Ben insanları en çok geçmişleriyle, hatalarıyla,
günahlarıyla ve yanlışlarıyla severim. Onlar da bir parça onlara aittir diye,
hatalarını da severim.
Çok inanır ve çok severim. Nadiren kırılır ve genelde
küsmem.
Ama ben azalırım. Sonsuz sevgimi çeker, beni daha fazla
kırmasın diye kendimi korumaya alırım..
Şimdiye kadar hiç bu kadar bahsettim mi kendimden
bilmiyorum. Ama bugün herkesi üvey Sema ile tanıştırmak istiyorum.
Kimseden yüz çevirmem kolay kolay fakat özümü çekerim ondan.

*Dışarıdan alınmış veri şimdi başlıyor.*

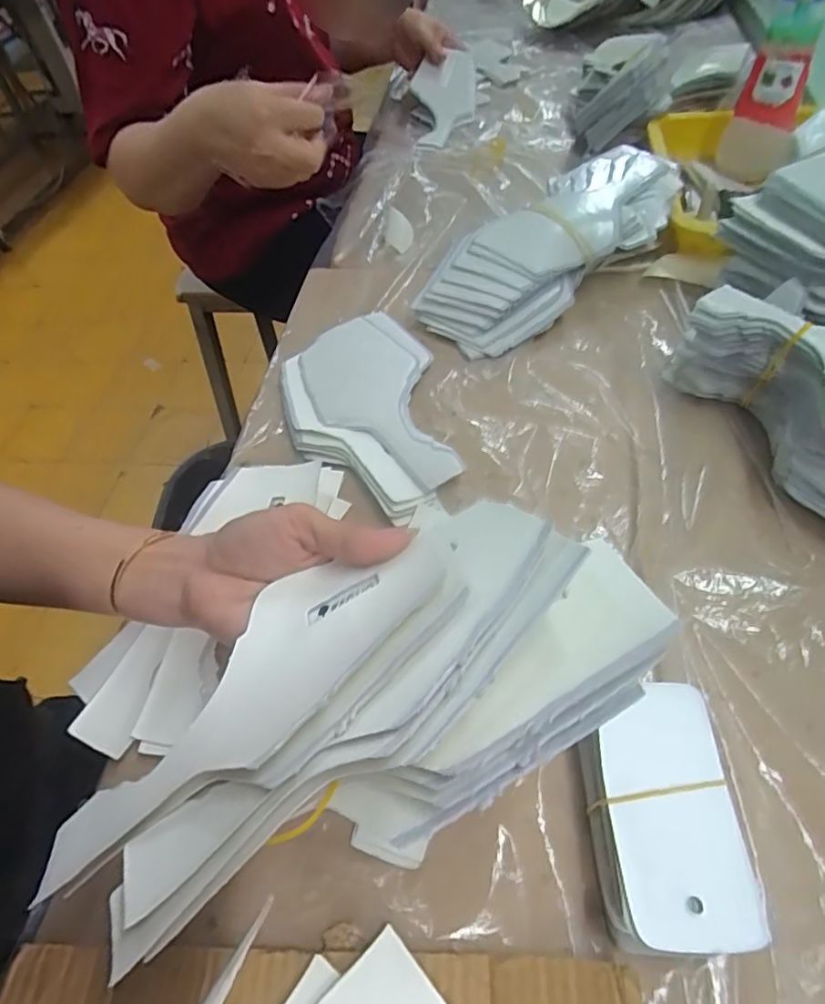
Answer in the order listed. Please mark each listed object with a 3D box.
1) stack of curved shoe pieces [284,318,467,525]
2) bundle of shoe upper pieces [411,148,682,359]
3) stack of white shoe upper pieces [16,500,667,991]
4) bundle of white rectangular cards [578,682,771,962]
[{"bbox_3d":[-0.038,-0.075,0.449,0.118,0.014,0.209,-15,54,-6],"label":"stack of curved shoe pieces"},{"bbox_3d":[0.134,-0.240,0.517,0.276,0.069,0.118,-37,59,-20],"label":"bundle of shoe upper pieces"},{"bbox_3d":[-0.024,0.064,0.208,0.229,0.057,0.119,-16,54,-6],"label":"stack of white shoe upper pieces"},{"bbox_3d":[0.113,0.145,0.262,0.061,0.034,0.102,-4,54,2],"label":"bundle of white rectangular cards"}]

Mesela koşulsuz, kayıtsız, şartsız sunduğum bir sevgiyi ezileceğini hissettiğim
yerden alırım.. İşte tam olarak orada üvey Sema ile tanışmış oluyorsunuz. Çünkü
aslımın olmadığı her yerde üveyim vardır.
Sevgili insanlar,
Biri sizi çok sevdiğinde şımarıyorsunuz, hiç gitmeyecek
zannediyorsunuz. Hakkınız, şımarın. Çok sevgi insanı şımartsın ne olacak? Ve
mesela evet hiç gitmiyorum. Fakat özsuyumu, ham halimi, öz sevgimi o
insanlardan çekiyorum.
Artık kendim gibi olamıyorum. Kendim gibi değil, öz Sema
gibi hiç değil; üvey Sema oluveriyorum birden.
Çünkü çekirdeğini gösterdiğim fidanları, sırf koşmak için
tarumar etmek isteyen insanların ayaklarından sakınmam gerekiyor.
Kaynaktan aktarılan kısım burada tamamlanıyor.